If your workflow depends on specific Claude Code features that require Anthropic’s backend (project knowledge, certain tool integrations), a model swap may not cover everything.

And local deployment of a 744B MoE model requires significant hardware. This isn’t a 7B model that runs on a laptop. You need cluster-level resources or their API.

FAQ

Can I use GLM-5.2 in Claude Code today? Yes. Set the model name to GLM-5.2 or GLM-5.2[1m] for 1M context. It uses the Anthropic API format through Zhipu’s endpoint.

How does GLM-5.2 compare to DeepSeek V4-Pro or Qwen 3.7 Max? On long-horizon coding benchmarks, GLM-5.2 leads all open models by a wide margin.

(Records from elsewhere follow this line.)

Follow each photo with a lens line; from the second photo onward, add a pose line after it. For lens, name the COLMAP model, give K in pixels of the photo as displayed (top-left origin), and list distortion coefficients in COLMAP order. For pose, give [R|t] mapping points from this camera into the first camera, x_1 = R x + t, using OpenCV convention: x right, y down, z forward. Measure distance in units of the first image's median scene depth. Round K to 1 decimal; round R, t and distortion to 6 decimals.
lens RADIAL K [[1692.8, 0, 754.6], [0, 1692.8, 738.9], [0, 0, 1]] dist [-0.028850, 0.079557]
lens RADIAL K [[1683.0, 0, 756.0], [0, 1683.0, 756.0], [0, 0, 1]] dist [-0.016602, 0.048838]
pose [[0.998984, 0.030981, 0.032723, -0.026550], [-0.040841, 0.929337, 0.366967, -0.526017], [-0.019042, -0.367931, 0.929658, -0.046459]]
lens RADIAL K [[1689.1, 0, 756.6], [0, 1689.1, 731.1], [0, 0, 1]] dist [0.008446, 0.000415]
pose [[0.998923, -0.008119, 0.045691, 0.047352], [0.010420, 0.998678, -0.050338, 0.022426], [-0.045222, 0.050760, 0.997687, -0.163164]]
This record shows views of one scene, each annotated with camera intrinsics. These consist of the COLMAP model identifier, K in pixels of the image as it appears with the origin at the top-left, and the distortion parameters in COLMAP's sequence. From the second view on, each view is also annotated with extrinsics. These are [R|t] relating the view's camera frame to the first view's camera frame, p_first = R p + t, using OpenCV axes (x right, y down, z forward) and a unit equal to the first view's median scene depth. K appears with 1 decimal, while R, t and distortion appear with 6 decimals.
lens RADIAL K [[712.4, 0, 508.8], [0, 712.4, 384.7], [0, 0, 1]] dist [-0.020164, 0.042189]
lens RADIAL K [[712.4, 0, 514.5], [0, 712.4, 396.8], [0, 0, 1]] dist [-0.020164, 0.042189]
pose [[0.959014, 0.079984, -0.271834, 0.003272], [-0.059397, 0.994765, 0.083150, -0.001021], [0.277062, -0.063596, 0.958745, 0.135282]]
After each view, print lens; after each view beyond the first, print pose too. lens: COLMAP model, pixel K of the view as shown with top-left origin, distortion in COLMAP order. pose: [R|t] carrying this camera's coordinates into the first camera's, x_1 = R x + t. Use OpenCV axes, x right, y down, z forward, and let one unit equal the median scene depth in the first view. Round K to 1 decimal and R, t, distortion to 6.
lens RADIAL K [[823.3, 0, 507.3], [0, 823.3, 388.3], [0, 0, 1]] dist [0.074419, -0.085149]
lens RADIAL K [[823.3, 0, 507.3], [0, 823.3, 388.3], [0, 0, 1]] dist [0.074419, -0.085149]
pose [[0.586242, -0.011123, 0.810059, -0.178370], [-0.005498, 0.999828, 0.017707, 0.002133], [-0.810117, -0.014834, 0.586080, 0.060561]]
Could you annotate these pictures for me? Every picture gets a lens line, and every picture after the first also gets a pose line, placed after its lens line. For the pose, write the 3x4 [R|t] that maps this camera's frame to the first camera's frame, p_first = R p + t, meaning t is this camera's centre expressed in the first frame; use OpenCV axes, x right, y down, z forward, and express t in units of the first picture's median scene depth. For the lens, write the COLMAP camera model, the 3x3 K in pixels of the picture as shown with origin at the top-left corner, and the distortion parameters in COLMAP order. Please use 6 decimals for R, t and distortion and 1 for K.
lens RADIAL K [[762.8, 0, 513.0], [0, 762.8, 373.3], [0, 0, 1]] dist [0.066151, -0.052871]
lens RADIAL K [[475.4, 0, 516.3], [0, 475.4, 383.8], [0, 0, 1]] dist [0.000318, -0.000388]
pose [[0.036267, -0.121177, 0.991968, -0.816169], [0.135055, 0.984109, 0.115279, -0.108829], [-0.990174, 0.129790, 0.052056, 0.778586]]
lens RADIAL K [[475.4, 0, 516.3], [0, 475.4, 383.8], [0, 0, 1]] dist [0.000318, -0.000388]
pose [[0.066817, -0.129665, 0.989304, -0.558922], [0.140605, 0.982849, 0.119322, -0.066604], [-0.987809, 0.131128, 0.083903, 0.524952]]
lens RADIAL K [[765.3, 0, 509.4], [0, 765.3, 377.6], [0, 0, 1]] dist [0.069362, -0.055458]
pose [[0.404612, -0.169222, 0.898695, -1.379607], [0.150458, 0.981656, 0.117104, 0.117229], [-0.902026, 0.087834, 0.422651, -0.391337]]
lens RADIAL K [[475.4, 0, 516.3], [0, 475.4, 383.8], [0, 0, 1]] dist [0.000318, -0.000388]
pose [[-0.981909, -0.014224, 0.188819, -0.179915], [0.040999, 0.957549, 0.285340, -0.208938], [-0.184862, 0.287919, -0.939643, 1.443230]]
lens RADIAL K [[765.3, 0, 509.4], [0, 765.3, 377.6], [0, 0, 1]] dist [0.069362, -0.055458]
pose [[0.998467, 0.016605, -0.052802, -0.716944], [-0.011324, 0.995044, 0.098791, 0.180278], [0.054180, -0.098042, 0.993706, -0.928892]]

FrontierSWE: 74.4 vs DeepSeek V4-Pro at 29.0. Terminal-Bench 2.1: 81.0 vs Qwen 3.7 Max at 75.0. SWE-bench Pro: 62.1 vs Qwen 3.7 Max at 60.6.

What hardware do I need to run GLM-5.2 locally? GLM-5.2 is a 744B MoE model. Local deployment requires cluster-level GPUs. For most teams, the API is the practical option.

Is the license truly unrestricted? MIT license with no regional restrictions. The weights are on HuggingFace and ModelScope.

Does GLM-5.2 support tool calling? Yes. It scores 76.8 on MCP-Atlas (public set), competitive with Opus 4.8 at 77.8 and ahead of GPT-5.5 at 75.3.